### [Task requirements]
Set down exactly the lines running from the line with "GESTIONE DEL PIANO" to the end of the listing below, both ends included.

### [Supplied records]
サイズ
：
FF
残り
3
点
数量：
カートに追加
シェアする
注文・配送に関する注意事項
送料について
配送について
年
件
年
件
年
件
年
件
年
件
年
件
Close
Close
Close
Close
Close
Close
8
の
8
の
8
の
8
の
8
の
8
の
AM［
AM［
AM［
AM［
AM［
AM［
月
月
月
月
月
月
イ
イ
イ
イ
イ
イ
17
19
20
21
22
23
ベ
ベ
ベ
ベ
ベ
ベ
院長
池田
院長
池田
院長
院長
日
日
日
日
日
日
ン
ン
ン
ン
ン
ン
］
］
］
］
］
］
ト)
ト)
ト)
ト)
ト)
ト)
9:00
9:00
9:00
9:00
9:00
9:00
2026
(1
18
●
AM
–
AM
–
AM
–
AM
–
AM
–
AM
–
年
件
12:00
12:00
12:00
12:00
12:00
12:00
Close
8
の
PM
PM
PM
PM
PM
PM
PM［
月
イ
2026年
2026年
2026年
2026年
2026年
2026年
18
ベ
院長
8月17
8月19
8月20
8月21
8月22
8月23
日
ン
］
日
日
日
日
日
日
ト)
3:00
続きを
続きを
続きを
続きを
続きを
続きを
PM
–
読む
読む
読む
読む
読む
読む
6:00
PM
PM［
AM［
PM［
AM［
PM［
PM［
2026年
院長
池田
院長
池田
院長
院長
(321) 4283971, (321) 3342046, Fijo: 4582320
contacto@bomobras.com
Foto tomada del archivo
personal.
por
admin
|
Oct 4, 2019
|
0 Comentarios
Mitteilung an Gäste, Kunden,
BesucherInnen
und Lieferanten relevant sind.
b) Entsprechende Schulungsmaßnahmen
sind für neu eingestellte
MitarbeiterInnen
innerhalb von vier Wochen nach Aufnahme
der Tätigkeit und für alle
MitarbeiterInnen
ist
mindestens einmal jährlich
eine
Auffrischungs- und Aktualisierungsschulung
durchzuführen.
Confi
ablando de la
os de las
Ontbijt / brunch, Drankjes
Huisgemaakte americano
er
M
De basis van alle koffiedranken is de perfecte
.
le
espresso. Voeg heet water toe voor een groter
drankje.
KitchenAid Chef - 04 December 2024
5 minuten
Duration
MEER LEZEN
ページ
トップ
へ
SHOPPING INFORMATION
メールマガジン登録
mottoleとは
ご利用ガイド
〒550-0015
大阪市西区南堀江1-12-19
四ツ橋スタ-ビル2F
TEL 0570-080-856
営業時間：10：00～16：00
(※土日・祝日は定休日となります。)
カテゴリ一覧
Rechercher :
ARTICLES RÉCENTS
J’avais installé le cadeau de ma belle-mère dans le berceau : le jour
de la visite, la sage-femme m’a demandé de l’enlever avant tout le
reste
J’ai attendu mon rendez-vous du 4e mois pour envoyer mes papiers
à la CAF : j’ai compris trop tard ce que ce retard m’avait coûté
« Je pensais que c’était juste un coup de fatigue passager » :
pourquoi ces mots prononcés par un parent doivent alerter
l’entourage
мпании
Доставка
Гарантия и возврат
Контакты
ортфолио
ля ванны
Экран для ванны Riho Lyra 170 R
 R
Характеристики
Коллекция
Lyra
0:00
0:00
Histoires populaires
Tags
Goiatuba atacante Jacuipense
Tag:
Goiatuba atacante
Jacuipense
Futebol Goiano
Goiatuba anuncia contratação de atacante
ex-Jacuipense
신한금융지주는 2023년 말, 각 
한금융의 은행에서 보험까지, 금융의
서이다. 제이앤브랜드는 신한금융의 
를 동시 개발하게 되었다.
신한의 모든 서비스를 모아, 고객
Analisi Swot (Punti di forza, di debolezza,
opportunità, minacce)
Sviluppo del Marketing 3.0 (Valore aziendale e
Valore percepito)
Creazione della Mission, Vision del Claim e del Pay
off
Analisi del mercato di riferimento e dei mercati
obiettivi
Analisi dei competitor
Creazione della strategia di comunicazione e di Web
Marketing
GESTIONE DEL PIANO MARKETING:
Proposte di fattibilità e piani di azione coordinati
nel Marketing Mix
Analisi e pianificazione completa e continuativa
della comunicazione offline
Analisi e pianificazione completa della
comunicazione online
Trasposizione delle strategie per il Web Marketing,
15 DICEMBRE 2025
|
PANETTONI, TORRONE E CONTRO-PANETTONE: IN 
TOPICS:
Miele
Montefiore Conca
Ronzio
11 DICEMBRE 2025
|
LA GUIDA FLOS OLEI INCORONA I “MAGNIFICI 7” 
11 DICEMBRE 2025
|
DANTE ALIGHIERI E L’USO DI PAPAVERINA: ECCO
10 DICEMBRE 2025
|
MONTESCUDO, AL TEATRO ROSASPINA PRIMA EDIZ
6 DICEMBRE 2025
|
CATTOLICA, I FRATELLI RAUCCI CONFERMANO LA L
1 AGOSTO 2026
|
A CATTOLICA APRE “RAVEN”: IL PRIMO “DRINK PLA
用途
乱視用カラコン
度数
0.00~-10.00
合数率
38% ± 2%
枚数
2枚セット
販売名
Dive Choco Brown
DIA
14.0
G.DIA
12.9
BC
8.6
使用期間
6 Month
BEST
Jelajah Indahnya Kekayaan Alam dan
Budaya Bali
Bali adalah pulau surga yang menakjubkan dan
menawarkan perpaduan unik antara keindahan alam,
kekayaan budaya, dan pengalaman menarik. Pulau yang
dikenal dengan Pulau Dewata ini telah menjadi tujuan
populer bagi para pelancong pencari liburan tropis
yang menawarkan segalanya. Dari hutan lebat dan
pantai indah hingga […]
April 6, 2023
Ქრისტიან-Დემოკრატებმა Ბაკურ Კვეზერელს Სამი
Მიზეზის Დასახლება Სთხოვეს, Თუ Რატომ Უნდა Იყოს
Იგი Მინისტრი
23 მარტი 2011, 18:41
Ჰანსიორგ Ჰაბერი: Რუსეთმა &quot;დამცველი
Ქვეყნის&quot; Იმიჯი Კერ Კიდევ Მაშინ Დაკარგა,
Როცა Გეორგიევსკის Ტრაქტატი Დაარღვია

### [Reply]
GESTIONE DEL PIANO MARKETING:
Proposte di fattibilità e piani di azione coordinati
nel Marketing Mix
Analisi e pianificazione completa e continuativa
della comunicazione offline
Analisi e pianificazione completa della
comunicazione online
Trasposizione delle strategie per il Web Marketing,
15 DICEMBRE 2025
|
PANETTONI, TORRONE E CONTRO-PANETTONE: IN 
TOPICS:
Miele
Montefiore Conca
Ronzio
11 DICEMBRE 2025
|
LA GUIDA FLOS OLEI INCORONA I “MAGNIFICI 7” 
11 DICEMBRE 2025
|
DANTE ALIGHIERI E L’USO DI PAPAVERINA: ECCO
10 DICEMBRE 2025
|
MONTESCUDO, AL TEATRO ROSASPINA PRIMA EDIZ
6 DICEMBRE 2025
|
CATTOLICA, I FRATELLI RAUCCI CONFERMANO LA L
1 AGOSTO 2026
|
A CATTOLICA APRE “RAVEN”: IL PRIMO “DRINK PLA
用途
乱視用カラコン
度数
0.00~-10.00
合数率
38% ± 2%
枚数
2枚セット
販売名
Dive Choco Brown
DIA
14.0
G.DIA
12.9
BC
8.6
使用期間
6 Month
BEST
Jelajah Indahnya Kekayaan Alam dan
Budaya Bali
Bali adalah pulau surga yang menakjubkan dan
menawarkan perpaduan unik antara keindahan alam,
kekayaan budaya, dan pengalaman menarik. Pulau yang
dikenal dengan Pulau Dewata ini telah menjadi tujuan
populer bagi para pelancong pencari liburan tropis
yang menawarkan segalanya. Dari hutan lebat dan
pantai indah hingga […]
April 6, 2023
Ქრისტიან-Დემოკრატებმა Ბაკურ Კვეზერელს Სამი
Მიზეზის Დასახლება Სთხოვეს, Თუ Რატომ Უნდა Იყოს
Იგი Მინისტრი
23 მარტი 2011, 18:41
Ჰანსიორგ Ჰაბერი: Რუსეთმა &quot;დამცველი
Ქვეყნის&quot; Იმიჯი Კერ Კიდევ Მაშინ Დაკარგა,
Როცა Გეორგიევსკის Ტრაქტატი Დაარღვია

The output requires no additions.